### Page excerpt
________________

The Affordable Care Act will soon require all fast food chains to post calorie labels, in hopes of encouraging diners to make healthier choices.

Whether that will actually happen is unclear. New York City, a mecca of public health experiments, has used calorie labels since 2008. There, research on whether they work is mixed, with many studies showing that the new information had no effect on eaters' decision-making.

A new study out of North Carolina, flagged by Aaron Carroll, suggests that the labels could be more effective if they included additional information—namely, the exercise required to work off the calories at hand.

Researchers showed 804 employees of the University of North Carolina Medical Center one of the four menu formats, shown above. They were asked to "imagine you are at a fast food restaurant" ordering a meal. Then they selected all items they would purchase.

Those provided with no calorie labels at all ordered, on average, 1020 calories. A menu with calorie labels dropped that down to 927 calories. But the one that did best was the third option, which showed how far someone would need to walk to burn off their meal. Under that scenario, study participants ordered an average of 826 calories.

Those who saw the distance label mostly tended to shy away from burgers, it seems, but ordered the same amount of sides, drinks, salads and desserts.

"Our results suggest that people might be more responsive to physical activity information in the form of miles walked rather than minutes walked as demonstrated by the overall lower calorie selections made in response to a men with mile labels," the researchers wrote.

________________

### What you will do
(1) Please reproduce the passage of the calorie-label article from "A new study" up to and including "they would purchase.".
(2) According to the calorie-label article, how many calories on average did participants order when their menu showed how far they would need to walk to burn off the meal?

### Record set
________________

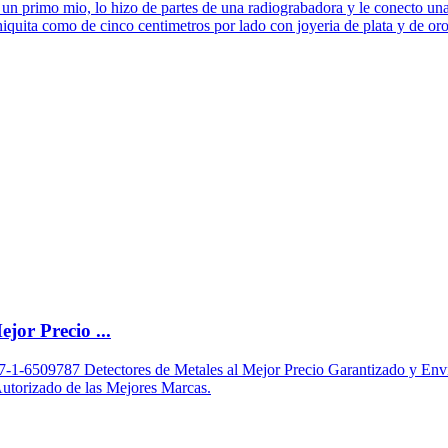
o un primo mio, lo hizo de partes de una radiograbadora y le conecto un
chiquita como de cinco centimetros por lado con joyeria de plata y de oro
jor Precio ...
7-1-6509787 Detectores de Metales al Mejor Precio Garantizado y Envi
Autorizado de las Mejores Marcas.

________________

### Results in order
(1)
A new study out of North Carolina, flagged by Aaron Carroll, suggests that the labels could be more effective if they included additional information—namely, the exercise required to work off the calories at hand.

Researchers showed 804 employees of the University of North Carolina Medical Center one of the four menu formats, shown above. They were asked to "imagine you are at a fast food restaurant" ordering a meal. Then they selected all items they would purchase.

(2) 826 calories.